Mark Blinch / Reuters file
Plug-in electric cars like the Chevy Volt are among the frontrunners to replace traditional automobiles, but other energy technologies are also in the race.
Will electric cars take over America's roads? How about natural gas, or biofuels? Or will gasoline still be the automotive fuel of choice, despite concerns about imported oil and greenhouse-gas emissions? The nation's long-term energy future is still up for grabs, but a spate of recent reports suggest that big changes are on the way.
The first mass-market, highway-ready plug-in electric vehicles are already making their way to drivers' garages, although the production pipeline for Chevrolet Volts and Nissan Leafs may not be moving as fast as would-be buyers hoped. Toyota's plug-in Prius, the Ford Focus Electric and other electric entrants are due to join the Volt and the Leaf by the end of the year. But it's not yet clear whether electric vehicles, or EVs, will win out in the marketplace.
The big issue is batteries. As long as the cost of onboard electric power is high, compared to the cost of gasoline, buying an EV will never make sense based on fuel savings alone. A couple of years ago, the National Research Council estimated that providing enough battery power for 10 miles of electric driving would cost $3,300, and a 40-mile all-battery range (such as the Volt's) would add $14,000 to the cost of a car. Today, the battery pack for 200 miles of driving would add $20,000, says Kristin Persson, a researcher at the Lawrence Berkeley National Laboratory.
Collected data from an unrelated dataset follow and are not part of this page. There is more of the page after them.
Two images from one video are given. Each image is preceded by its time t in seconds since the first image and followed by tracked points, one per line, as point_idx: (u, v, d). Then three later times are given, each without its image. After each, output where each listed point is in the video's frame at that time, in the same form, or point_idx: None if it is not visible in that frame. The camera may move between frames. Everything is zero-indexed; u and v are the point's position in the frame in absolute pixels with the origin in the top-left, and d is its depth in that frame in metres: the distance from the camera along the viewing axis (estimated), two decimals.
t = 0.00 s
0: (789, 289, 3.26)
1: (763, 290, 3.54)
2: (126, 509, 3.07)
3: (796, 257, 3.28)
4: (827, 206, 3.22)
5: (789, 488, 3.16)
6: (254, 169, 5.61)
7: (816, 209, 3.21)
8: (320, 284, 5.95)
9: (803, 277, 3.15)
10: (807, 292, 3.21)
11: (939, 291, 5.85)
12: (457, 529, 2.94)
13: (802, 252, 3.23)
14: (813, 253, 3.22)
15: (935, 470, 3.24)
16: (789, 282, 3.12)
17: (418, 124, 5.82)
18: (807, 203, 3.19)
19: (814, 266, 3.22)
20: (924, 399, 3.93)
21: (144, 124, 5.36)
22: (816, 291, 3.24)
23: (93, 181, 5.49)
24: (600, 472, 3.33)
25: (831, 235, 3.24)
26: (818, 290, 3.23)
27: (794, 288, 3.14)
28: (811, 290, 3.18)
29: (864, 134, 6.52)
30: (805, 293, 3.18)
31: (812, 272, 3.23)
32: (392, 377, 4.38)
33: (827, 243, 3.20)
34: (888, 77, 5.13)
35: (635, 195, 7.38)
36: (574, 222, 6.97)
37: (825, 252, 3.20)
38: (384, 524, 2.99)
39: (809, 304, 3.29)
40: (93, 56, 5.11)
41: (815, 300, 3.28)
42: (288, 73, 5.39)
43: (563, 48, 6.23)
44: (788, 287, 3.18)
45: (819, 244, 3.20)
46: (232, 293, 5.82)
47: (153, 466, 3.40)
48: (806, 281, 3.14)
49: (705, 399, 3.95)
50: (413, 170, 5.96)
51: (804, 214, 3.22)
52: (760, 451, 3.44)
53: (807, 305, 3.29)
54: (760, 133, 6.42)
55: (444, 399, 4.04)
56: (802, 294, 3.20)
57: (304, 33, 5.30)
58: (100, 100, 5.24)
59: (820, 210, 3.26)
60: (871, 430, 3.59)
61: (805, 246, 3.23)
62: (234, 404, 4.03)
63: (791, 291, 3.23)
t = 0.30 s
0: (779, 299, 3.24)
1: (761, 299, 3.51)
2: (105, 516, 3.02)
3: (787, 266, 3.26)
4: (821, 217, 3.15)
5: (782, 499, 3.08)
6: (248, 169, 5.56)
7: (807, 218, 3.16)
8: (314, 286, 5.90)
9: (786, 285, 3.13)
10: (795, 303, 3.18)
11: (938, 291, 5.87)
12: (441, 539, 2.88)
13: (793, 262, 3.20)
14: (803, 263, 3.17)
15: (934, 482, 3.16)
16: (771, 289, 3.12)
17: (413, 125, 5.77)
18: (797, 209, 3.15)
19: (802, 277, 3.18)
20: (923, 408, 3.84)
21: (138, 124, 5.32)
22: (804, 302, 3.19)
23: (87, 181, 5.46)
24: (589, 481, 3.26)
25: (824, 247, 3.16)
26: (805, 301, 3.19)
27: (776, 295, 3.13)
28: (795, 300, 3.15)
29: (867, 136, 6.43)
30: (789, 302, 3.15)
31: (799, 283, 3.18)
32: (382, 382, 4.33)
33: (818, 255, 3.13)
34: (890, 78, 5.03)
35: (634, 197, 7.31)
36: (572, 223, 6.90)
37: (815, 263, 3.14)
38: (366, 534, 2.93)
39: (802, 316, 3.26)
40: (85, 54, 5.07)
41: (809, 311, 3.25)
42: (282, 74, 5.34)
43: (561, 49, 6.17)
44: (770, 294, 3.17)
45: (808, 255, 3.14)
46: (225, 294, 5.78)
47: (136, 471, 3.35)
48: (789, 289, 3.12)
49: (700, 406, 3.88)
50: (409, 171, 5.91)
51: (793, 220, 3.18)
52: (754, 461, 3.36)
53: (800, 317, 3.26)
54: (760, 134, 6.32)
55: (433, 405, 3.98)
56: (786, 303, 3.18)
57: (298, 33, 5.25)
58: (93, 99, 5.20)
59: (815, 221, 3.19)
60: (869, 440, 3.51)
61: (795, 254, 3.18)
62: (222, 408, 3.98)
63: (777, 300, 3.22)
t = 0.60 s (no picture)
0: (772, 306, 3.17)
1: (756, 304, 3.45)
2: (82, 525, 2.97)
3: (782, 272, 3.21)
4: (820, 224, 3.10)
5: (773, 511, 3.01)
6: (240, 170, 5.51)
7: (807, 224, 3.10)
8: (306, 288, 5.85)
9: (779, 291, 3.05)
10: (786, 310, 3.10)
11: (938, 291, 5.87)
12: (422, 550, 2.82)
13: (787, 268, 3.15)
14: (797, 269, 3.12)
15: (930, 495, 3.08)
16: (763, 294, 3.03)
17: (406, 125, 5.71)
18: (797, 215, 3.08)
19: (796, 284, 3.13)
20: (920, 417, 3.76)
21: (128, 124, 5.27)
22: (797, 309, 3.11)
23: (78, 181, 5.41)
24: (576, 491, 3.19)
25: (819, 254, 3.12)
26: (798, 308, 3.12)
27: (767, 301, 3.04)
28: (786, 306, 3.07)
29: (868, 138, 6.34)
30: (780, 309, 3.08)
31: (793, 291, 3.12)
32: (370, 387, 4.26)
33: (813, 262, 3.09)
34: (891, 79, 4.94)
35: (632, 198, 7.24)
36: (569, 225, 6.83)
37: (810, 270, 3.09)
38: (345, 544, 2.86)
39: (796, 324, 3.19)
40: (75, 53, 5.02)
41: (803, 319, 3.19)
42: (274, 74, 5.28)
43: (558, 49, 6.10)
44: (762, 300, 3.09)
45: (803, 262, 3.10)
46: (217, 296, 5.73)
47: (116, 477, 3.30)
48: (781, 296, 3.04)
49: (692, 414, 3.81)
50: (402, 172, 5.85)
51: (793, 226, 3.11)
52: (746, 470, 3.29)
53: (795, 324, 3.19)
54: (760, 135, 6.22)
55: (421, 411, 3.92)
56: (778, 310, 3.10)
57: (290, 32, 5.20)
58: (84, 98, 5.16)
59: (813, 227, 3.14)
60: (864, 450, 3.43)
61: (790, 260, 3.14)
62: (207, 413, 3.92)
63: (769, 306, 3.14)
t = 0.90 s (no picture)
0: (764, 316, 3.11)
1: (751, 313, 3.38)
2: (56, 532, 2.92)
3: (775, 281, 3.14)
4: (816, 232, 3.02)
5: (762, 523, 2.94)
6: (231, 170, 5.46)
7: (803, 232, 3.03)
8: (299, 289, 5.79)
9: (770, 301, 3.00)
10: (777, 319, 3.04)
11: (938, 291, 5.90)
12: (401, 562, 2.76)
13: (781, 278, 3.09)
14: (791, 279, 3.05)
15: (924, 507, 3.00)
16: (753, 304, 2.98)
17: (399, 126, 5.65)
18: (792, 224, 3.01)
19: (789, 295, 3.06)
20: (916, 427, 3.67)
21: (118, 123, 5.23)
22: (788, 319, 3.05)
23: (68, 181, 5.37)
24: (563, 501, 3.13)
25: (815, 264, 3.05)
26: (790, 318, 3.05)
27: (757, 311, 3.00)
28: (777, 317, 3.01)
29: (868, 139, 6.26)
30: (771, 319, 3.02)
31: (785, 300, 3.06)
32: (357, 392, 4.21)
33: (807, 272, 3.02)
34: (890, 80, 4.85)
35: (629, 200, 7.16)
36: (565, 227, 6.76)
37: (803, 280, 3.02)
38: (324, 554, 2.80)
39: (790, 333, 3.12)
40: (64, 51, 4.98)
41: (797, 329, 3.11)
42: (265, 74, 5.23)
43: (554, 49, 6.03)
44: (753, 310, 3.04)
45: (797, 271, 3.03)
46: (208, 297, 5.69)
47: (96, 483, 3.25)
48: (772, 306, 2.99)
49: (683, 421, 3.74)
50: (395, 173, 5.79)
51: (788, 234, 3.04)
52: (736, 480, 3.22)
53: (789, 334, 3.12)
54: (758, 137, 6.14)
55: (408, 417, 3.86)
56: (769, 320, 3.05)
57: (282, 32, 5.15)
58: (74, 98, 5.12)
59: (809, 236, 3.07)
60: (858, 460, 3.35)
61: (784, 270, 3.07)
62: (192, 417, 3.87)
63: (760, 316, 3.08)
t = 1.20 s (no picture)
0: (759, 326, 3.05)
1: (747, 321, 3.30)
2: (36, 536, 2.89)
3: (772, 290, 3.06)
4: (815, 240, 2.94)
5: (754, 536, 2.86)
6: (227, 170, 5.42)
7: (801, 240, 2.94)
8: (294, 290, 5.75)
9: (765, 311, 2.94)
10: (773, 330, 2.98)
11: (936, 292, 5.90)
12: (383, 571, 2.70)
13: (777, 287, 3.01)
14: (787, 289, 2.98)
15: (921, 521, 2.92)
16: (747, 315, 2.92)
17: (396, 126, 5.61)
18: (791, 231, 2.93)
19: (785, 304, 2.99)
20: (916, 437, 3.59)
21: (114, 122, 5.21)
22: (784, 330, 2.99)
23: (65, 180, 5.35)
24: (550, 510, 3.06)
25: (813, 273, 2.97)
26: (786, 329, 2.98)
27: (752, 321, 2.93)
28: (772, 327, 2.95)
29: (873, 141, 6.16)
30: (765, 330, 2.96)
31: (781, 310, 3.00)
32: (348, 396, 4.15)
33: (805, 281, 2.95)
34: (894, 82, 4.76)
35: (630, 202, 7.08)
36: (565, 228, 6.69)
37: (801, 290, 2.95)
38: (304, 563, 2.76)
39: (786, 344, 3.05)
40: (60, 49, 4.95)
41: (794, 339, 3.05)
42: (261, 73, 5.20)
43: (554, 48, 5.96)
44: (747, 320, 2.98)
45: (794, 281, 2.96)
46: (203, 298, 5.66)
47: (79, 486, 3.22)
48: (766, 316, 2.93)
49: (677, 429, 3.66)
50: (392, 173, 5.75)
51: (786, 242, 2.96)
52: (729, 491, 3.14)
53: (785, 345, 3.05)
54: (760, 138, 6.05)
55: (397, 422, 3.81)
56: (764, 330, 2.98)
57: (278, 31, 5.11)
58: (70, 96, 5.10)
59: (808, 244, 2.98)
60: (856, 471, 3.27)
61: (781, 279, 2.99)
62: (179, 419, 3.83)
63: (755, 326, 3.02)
Scientists are focusing on making batteries work "longer, safer, cheaper," Persson said at last weekend's meeting of the American Association for the Advancement of Science in Washington. But she doesn't expect the revolution to come anytime soon: Lithium-ion will be the battery technology of choice for the next 10 to 15 years, she said.
Battery evolution, not revolution
Actually, battery technology is in the midst of evolution rather than revolution. For example, during the AAAS meeting, researchers from the University of Illinois at Urbana-Champaign reported on the use of chemical-laden microspheres that give worn-out batteries the chance to "heal" themselves — extending their lifetime and cutting down on the risk of battery fires.
Another research group has developed an advanced lithium-ion battery that can store more power and operate efficiently over a wider range of temperatures. "To our knowledge, a lithium-ion battery having this unique electrode combination has so far never been reported," the researchers said this month in the Journal of the American Chemical Society. "On the basis of the performance demonstrated here, this battery is a top candidate for powering sustainable vehicles."
Better batteries are the biggest challenge for electric vehicles, but a retooling of America's energy distribution infrastructure is another, as was pointed out last year at an MIT symposium. If the auto industry meets the Obama administration's optimistic target of putting a million advanced-technology cars on the road by 2015, that could put more of a drain on the nation's electrical grid and accelerate the rise of smart-grid technology. (In the wake of last month's State of the Union Address, the administration rolled out a fresh set of initiatives aimed at meeting that 2015 goal.)
At the AAAS meeting, the U.S. Department of Energy's Imre Gyuk pointed out that hundreds of millions of dollars are being spent on technologies that can help even out the load on the grid — ranging from frequency regulation and ramping to the use of flywheels, compressed air and pumped hydro to store the energy generated by intermittent power sources such as solar and wind.
'Fracking' for energy freedom?
But even with all this effort, will electric vehicles prevail? After all, the biggest winner in last year's $10 million Automotive X Prize competition was not an electric car, but Edison 2's ethanol-powered Very Light Car — which scored 102 mpg in large part because it was made from ultra-light materials, with an ultra-efficient aerodynamic design. And in the current issue of Foreign Affairs magazine, John Deutch, a former CIA director who is now a professor at MIT, claims that the global energy landscape could well be transformed by the rapid rise of shale gas as a domestic energy source.
Vehicles powered by compressed natural gas could become more prevalent, as could gas-fired electric plants. Shale gas production comes with its own problems, of course — ranging from the environmental impact of "fracking," to the issues associated with continued greenhouse-gas emissions, to the infrastructure shifts that would be required to let drivers fuel up with natural gas instead of gasoline. But the "good news about gas" demonstrates that electric isn't the only energy technology generating buzz.